淋菌やクラミジアが性器に感染した場合、男性は一定の潜伏期間を経て排尿時の痛み、性器の先から膿が出るなど、異常を自覚できる症状が現れます。しかし、症状が少ない女性は淋菌やクラミジアへの感染が分からず、ある日突然、腹膜炎を起こし、手術する際に淋菌への感染がわかるケースもあるくらいです。

クラミジアの場合は採血による検査である程度、感染の有無が分かりますが、最終的には婦人科で医師による診察を受ける必要があります。淋菌の場合、血液検査ではなく、婦人科で膣内から分泌液を採取する必要があるので、恥ずかしくて医療機関の受診をためらう人もいます。

淋菌とクラミジアはかつては抗生物質で確実に治る病気でしたが、最近は抗生物質が聞かない耐性菌が相次いで確認されており、注意が必要です。

性器や肛門周辺にブツブツができる尖形コンジロームは発生部位に接触するだけで感染します。コンドームを使用しても、覆われていない部分に尖形コンジロームがあれば感染リスクはあり、セックスはしなくても裸で抱き合っているだけでも移る可能性がある性感染症です。

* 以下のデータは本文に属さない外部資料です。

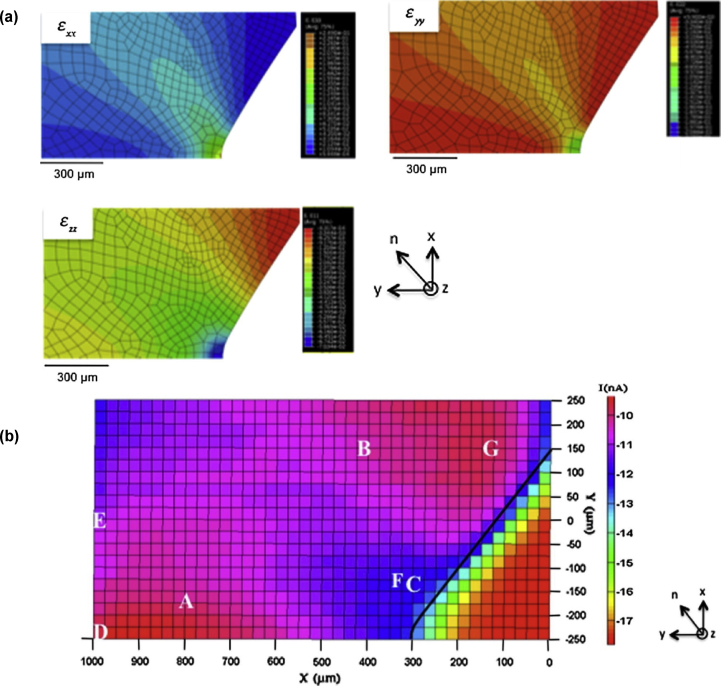
(a) FE modelling showing normal plastic strain at a notch along the x axis, y axis and z axis of a notched 304L stainless steel tensile test specimen; (b) SECM current density map of the notch whilst under tensile stress (470 MPa) in 10 mM K3 [Fe(CN6)]·3H2O + 0.5 M K2SO4. From Sidane et al. [2014].34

戦前から広く認識されている梅毒は、感染後約三週で初期硬結、三ヶ月で発疹を含めた多様な症状が現れますが、血液を調べない限りそれが梅毒であるかどうか診断する方法はありません。尖形コンジロームと同様に体の接触で感染するので、ペニスの挿入が伴わないセックスや女性同性愛者でも感染リスクがあります。

性感染症のリスクはパートナーの数に比例して高くなります。これはコンドームを含めた予防法に限界があるため、相手が感染している可能性があれば、性感染症のリスクは高まるという理屈です。しかし、他人との間でパートナー数を比較して安全度を確かめようというのは意味がありません。それはm個人によって予防行動の確実さ、コンドーム使用の上手・下手などの要因が感染リスクの度合いに影響を及ぼすからです。